Что было и что не было (Рафальский) - страница 18

Студенческую жизнь романизировали писатели (Леонид Андреев, Евгений Чириков), возносили художники (часто воспроизводившаяся в свое время картина «Какой простор!»). «Национальным», если можно так выразиться, праздником московской интеллигенции стал Татьянин день — 25 (н. ст.) января. Праздник небесной покровительницы Московского университета проходил необыкновенно шумно и весело: тосты и речи, так же как и шампанское, лились рекой в хороших ресторанах, песни и водка — в местах попроще.
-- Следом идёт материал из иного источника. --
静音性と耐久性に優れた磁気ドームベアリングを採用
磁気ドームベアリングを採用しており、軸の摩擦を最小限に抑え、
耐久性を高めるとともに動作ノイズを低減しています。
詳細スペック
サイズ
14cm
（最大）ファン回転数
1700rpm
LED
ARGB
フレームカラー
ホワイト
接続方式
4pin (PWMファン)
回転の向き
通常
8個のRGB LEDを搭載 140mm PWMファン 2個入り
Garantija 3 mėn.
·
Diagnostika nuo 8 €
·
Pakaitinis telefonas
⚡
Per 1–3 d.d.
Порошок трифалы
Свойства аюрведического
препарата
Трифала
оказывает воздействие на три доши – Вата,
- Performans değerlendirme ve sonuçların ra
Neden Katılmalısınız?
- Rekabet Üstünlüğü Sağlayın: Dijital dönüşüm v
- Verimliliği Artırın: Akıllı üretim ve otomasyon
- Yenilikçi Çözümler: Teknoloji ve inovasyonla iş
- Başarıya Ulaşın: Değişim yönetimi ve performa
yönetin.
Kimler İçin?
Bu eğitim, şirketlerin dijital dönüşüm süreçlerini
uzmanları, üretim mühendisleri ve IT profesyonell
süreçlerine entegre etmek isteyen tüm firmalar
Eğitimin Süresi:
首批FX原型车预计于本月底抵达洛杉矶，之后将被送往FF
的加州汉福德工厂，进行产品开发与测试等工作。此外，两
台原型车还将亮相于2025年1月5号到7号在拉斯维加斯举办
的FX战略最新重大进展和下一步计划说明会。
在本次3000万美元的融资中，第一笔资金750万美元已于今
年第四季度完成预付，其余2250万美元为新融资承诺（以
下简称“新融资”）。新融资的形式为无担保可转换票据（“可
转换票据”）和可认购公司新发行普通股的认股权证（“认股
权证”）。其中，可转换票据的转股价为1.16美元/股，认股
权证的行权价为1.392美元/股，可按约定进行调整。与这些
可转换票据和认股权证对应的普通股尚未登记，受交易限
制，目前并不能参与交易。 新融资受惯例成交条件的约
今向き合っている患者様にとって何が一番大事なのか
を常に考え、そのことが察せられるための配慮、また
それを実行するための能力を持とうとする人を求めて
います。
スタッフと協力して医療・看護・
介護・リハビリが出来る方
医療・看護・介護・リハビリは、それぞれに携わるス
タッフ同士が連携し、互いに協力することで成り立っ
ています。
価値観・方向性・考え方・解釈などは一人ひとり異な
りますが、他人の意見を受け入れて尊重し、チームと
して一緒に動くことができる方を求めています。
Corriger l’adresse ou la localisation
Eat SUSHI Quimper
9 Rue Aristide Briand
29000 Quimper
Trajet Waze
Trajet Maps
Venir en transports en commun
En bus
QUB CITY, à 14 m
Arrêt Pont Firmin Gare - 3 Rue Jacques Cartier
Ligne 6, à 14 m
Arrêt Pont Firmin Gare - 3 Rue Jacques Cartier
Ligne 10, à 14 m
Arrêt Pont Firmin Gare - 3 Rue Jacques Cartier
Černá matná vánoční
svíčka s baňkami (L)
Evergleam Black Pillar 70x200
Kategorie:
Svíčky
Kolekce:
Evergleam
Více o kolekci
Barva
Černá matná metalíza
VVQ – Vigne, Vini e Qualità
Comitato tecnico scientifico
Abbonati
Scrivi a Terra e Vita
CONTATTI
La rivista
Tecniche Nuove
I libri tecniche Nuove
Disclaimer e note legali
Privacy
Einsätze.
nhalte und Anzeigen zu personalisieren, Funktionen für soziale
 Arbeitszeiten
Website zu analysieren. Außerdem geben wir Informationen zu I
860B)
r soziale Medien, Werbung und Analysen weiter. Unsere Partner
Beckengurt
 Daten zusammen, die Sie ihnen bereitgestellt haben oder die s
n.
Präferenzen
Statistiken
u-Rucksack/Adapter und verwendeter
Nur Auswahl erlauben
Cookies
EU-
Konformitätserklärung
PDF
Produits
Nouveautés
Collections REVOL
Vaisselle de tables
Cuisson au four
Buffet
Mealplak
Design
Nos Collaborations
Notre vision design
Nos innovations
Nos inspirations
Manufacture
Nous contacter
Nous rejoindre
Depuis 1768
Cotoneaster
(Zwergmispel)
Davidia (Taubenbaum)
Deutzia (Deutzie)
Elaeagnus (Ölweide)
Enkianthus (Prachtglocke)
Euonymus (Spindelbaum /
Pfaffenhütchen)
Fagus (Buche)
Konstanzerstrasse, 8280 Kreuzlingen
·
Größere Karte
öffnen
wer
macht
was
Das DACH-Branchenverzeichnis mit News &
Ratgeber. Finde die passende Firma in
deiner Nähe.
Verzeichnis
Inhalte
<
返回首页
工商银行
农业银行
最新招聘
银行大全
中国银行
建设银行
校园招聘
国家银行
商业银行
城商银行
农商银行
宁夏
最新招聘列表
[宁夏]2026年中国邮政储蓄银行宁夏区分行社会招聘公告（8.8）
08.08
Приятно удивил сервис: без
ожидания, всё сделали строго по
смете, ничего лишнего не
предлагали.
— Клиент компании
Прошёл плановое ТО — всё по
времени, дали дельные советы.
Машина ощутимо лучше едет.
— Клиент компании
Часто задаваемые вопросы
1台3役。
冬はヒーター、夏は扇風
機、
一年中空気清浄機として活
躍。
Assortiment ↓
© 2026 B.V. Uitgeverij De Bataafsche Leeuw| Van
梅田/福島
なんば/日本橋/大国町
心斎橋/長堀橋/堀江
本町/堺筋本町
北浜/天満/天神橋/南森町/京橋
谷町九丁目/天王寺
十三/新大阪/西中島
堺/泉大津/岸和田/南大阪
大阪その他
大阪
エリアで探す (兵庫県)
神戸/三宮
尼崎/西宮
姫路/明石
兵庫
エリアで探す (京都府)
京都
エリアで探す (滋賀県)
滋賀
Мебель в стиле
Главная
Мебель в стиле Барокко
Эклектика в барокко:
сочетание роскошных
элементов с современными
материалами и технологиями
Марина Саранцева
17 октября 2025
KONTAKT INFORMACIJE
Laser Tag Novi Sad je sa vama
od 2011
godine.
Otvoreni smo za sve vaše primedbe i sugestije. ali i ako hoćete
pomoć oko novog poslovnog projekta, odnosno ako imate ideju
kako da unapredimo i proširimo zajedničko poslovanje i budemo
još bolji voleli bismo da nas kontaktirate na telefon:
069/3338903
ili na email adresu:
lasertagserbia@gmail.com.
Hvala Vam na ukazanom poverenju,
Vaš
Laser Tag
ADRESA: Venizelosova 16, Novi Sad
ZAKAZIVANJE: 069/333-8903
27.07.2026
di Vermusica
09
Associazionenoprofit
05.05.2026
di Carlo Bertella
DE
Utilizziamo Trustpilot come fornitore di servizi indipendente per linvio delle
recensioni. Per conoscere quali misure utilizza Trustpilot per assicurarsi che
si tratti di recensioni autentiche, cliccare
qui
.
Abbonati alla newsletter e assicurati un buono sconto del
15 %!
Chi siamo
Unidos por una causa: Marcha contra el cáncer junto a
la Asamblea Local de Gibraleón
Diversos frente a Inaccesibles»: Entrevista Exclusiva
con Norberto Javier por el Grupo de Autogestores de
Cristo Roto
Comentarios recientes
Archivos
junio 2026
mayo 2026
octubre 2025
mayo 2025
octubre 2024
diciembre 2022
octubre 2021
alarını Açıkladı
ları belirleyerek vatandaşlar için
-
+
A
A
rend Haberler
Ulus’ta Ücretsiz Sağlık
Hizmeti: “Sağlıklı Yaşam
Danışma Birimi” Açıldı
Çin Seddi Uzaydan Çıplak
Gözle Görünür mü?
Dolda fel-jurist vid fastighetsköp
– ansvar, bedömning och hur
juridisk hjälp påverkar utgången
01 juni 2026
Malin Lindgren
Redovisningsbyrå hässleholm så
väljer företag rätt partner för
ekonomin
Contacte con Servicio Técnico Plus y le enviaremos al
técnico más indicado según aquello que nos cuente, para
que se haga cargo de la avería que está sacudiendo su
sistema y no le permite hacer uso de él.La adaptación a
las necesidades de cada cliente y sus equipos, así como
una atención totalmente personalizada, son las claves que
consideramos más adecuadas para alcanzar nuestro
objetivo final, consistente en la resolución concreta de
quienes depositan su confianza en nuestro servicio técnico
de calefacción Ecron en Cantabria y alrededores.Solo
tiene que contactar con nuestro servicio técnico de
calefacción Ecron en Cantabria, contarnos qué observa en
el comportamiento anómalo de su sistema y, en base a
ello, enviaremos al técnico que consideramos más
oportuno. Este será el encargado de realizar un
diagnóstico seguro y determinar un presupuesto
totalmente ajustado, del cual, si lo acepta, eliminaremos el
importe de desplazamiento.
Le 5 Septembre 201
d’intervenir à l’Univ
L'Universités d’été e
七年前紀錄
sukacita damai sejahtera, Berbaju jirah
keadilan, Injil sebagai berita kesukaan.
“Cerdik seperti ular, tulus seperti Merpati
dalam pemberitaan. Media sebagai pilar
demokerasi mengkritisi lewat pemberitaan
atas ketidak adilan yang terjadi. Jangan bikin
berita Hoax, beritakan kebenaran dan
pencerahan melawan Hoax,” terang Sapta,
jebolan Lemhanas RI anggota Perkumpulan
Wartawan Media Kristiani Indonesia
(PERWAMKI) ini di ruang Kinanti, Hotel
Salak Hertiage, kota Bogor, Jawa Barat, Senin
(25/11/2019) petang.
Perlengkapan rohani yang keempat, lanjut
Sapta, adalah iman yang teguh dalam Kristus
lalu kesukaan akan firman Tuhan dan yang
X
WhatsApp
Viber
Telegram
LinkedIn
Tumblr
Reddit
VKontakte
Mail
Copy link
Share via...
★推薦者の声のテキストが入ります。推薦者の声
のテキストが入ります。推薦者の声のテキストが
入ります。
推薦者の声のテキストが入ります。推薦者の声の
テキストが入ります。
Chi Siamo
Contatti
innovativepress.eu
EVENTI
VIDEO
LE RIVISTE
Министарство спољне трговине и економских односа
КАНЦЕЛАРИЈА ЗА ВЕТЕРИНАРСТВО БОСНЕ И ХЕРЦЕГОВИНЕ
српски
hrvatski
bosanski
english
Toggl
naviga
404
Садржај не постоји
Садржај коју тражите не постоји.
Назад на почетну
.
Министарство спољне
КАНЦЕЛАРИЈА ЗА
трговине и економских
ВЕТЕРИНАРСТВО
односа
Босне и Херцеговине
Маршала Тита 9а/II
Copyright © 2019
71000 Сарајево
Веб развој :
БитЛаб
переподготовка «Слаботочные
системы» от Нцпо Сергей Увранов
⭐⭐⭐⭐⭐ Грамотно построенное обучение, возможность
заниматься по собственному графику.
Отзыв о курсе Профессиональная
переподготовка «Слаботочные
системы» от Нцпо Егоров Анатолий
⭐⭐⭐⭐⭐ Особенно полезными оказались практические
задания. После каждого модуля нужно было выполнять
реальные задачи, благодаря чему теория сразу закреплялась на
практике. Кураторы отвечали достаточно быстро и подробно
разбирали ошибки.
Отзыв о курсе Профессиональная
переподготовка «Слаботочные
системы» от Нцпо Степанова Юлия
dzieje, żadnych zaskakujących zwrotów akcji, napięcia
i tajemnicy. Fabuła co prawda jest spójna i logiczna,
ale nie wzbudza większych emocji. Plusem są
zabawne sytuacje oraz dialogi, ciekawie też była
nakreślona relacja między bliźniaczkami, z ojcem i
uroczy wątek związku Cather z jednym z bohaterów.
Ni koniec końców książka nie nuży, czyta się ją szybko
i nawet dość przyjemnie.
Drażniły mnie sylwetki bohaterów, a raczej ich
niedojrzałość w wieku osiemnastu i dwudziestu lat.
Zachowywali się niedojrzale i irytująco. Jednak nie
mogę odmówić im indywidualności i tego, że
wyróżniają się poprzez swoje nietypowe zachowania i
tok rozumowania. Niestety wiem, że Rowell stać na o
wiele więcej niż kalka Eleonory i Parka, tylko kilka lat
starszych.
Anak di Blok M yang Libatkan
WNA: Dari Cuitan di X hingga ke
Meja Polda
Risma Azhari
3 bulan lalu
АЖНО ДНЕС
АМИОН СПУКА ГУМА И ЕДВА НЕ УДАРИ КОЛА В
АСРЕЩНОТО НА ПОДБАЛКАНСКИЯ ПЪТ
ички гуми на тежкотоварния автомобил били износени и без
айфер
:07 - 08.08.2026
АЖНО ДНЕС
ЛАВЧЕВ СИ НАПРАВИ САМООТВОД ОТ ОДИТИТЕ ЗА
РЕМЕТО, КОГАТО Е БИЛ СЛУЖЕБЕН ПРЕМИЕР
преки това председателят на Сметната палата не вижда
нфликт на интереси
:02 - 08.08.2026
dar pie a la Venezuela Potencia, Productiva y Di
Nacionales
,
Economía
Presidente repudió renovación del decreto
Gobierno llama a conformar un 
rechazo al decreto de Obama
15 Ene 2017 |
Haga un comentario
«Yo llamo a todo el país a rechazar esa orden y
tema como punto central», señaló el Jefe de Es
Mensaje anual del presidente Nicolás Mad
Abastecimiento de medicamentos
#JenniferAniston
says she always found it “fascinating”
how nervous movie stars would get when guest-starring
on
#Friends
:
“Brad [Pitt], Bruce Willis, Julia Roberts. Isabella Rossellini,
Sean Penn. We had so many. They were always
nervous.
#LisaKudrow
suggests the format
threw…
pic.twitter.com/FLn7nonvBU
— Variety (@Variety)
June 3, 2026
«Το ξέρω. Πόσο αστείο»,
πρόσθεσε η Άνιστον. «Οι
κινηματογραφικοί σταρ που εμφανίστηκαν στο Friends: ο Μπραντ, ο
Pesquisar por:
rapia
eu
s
Вместе с профессорами, писателями, журналистами, политическими, земскими и городскими деятелями, людьми свободных профессий (адвокатами, врачами и т. п.) и, конечно, со всеми студентами — этот праздник во время великого пореволюционного Исхода переехал и за рубеж, и в Праге, в «Русском Доме», например, справлялся с чисто московской широтой, почти российским счетом водок и закусок, со всем набором исполнявшихся весьма громко, но не всегда стройно знаменитых студенческих песен: конечно, «Гаудеамус», «Дни нашей жизни», «Из страны, страны далекой…», «От зари до зари» и т. д.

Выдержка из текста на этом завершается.